Cheese rolling!
And that can only remind us of one thing.
The Big Blue Cheese.
And that can only remind us of one other thing.
The not-so-Big Blue Cheese.
And that can only mean Superboy.
And that can only mean the Legion of Super-Heroes.
Never let it be said that Steve Does Comics is the blog that doesn't know how to do Topical.
Someone probably not wishing Superboy a happy Easter - or a happy anything - are the Fatal Five who, having escaped the forces of good yet again, are out to destroy the Legion of Superheroes by travelling back to 1950s' Smallville, getting rid of Superboy and then setting up a device that'll prevent the sequence of events that first created the Legion.
Jeez, what a bunch of sad sacks! |
The Fatal Five keep telling the Legion their plans!
All they had to do was go back in time, plant the device, keep quiet about what they'd done and then stand there gloating as their arch-enemies are wiped permanently from the time-line.
But, oh, no, every single time a member of the Fatal Five encounters a Legionnaire in this tale, he/she has to start blabbing off about their scheme, enabling the Legion to stop them. With these kind of smarts, no wonder none of their schemes ever work.
That aside, it's a pleasant outing from Cary Bates and Dave Cockrum. It's not one of the best tales of their run but it passes the time painlessly. Cockrum's art looks fine, as always, and he clearly has fun with the scenes set in a funfair as he manages to sneak pictures of the Man-Thing, Swamp-Thing and Creature from the Black Lagoon into various panels.
Iron Man bursts into action! |
I also don't know what the original thinking behind them was.
I do know that when I read this tale as a kid, The Persuader struck me as bearing more than a passing resemblance to Iron Man, and that Tharok looked suspiciously like the Hulk's Captain Cybor.
I suppose the unstoppable but stupid Validus could be seen as a Hulk-like figure.
Then again, when The Persuader and Emerald Empress are alone together, thanks to his battle axe they remind me of the Enchantress and the Executioner.
Just which Marvel character the disintegrator-handed Mano is based on (if any) is beyond me.
All of which brings me to my closing question.
The spider in the panel to the left is I suspect a nod to Steve Ditko but where did the multi-tentacled creature in the background originally appear? I'm sure I've seen it before in another book but have never been able to work out where.
If you know where it first appeared, I'd be delighted to hear from you and you could end a mystery that's haunted me for well over thirty years.

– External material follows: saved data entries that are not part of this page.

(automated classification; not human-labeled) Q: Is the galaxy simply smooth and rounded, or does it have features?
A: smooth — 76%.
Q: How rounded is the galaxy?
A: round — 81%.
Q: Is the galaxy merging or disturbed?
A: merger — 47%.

This was actually the comic that got me hooked on the Legion when I was 8! I must've read it 20 times back then. Strangely, I didn't buy another Legion comic until about issue 205...or maybe not so strange as I think my allowance at the time was about 5 cents a week!
ReplyDeleteHi, zot. I really did love Dave Cockrum's take on the Legion when I was a kid. They seemed so much cooler than they had in previous incarnations.

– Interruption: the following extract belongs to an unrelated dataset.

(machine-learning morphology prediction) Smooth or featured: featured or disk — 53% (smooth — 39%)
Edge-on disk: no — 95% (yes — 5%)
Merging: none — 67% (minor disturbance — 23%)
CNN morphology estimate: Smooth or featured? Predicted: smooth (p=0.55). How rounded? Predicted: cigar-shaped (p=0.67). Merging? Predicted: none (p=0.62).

ReplyDeleteOne of my early comics was "Adventure Comics" #352, which introduced the Fatal Five. 1967 was the year, so your Marvel comparisons may have validity.

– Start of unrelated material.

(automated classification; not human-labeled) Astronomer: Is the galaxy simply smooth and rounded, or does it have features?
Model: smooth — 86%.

ReplyDeleteThe greatest flaw in the Fatal Five's "wipe the Legion from history" is that they would not exist. In a desperate bid to save the Earth, a handful of Legionnaires were forced to recruit the Five Most Wanted Villains to supply the extra power needed to fight the menace. It was established in the story that the Legion had never met any of them prior to now. Until this catastrophe, they were all individual super criminals, but the Legion made them a team.
But that's nothing. In recruiting these individual bad guys, Validus, Mano and the Emerald Empress were all on the verge of being executed! The Empress was literally being burned at the stake on a primitive world. Mano was about to have his evil hand guillotined off in a deep space. Validus was in an inertron jail cell awaiting giga-volts of anti-energy.
SOOoo, remove your "greatest enemies" from history and three of your evil teammates fall over dead. Very clever plan indeed.
All I can say after that revelation is it's a good thing you don't have to pass an exam to become a super-villain, or that lot would never have qualified.
ReplyDeleteI liked this issue though it did also strike me of stupid of the Fatal Five to tell the LEgion their plan, but then, that's what makes them Supervillains - an insatiable need to brag about one's own evilness.
ReplyDeleteAlso, the Persuader looks far more like that Marvel archvillain, Drednaught, to me, than like Iron Man.